• THE TASK
Return every line of the material below word for word, omitting the pictures.

Dataset records
- - -

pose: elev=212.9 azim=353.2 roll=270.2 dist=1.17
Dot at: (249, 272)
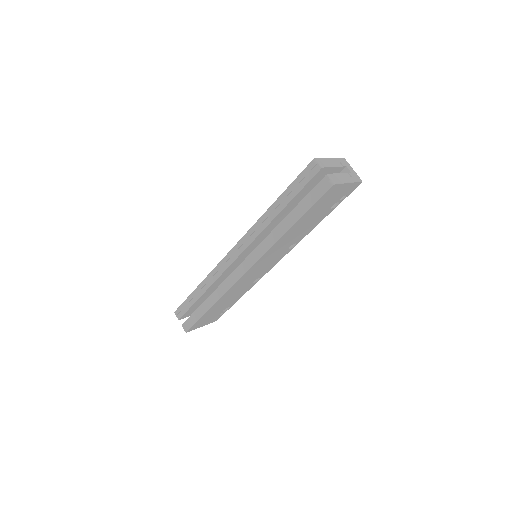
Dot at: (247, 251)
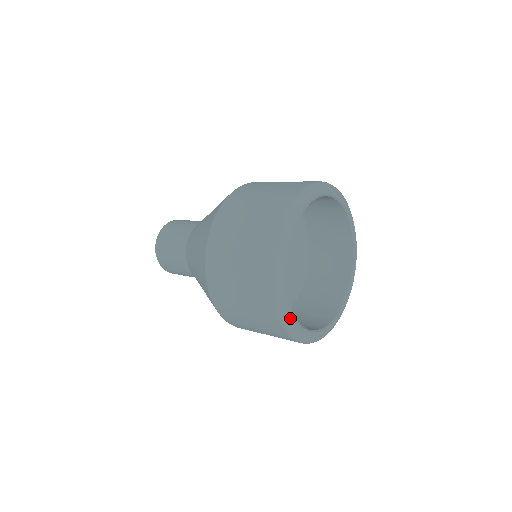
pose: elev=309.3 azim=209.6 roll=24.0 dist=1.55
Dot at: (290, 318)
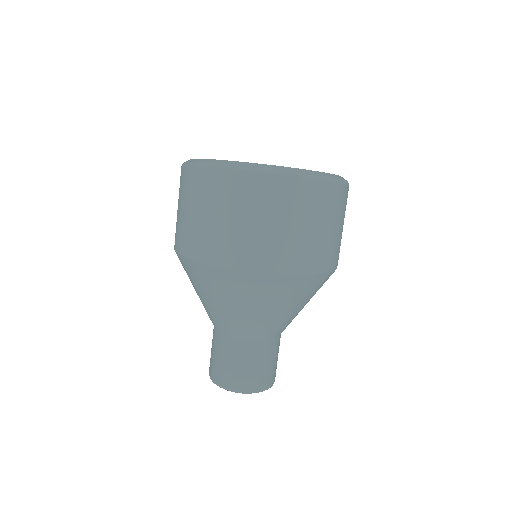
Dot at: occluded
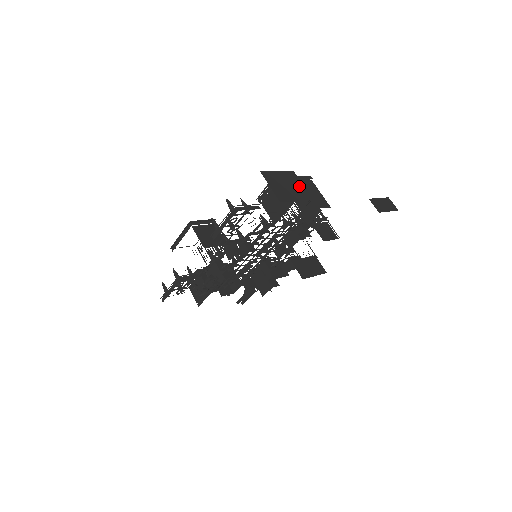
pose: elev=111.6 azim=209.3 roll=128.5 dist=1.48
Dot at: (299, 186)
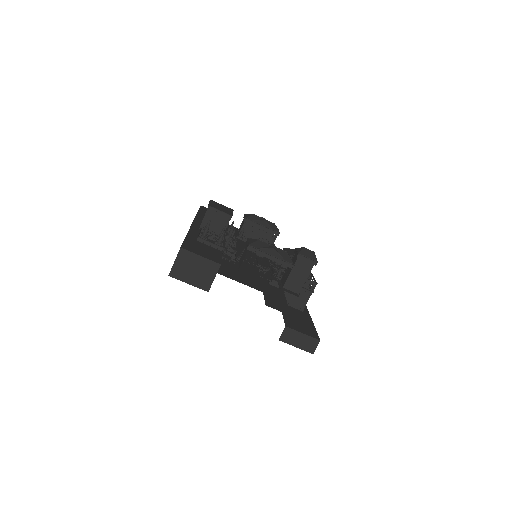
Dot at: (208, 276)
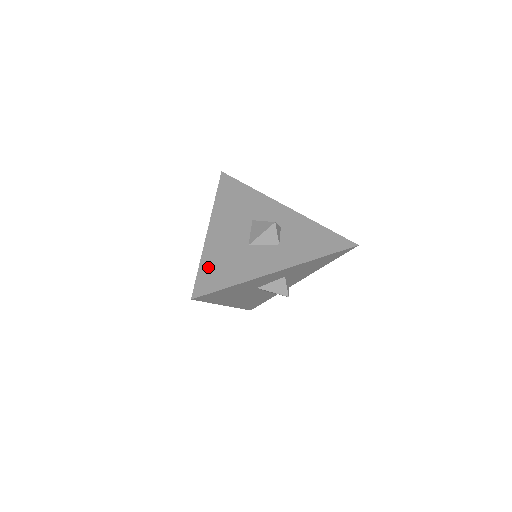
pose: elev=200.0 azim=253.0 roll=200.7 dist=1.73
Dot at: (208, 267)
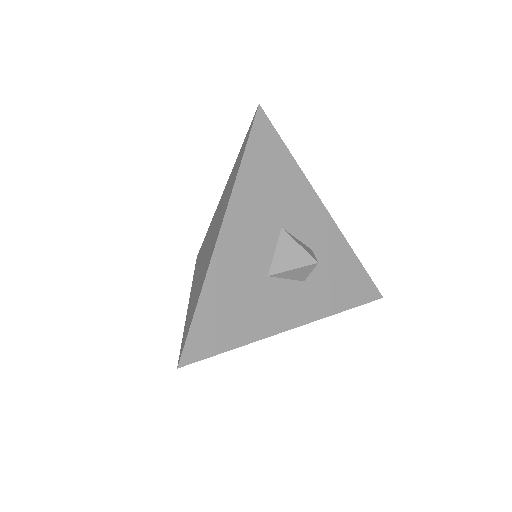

- - -

• SOLVED PROBLEM
pose: elev=212.9 azim=353.2 roll=270.2 dist=1.17
Dot at: (249, 272)
Dot at: (247, 251)
pose: elev=309.3 azim=209.6 roll=24.0 dist=1.55
Dot at: (290, 318)
Dot at: occluded
pose: elev=111.6 azim=209.3 roll=128.5 dist=1.48
Dot at: (299, 186)
Dot at: (208, 276)
pose: elev=200.0 azim=253.0 roll=200.7 dist=1.73
Dot at: (208, 267)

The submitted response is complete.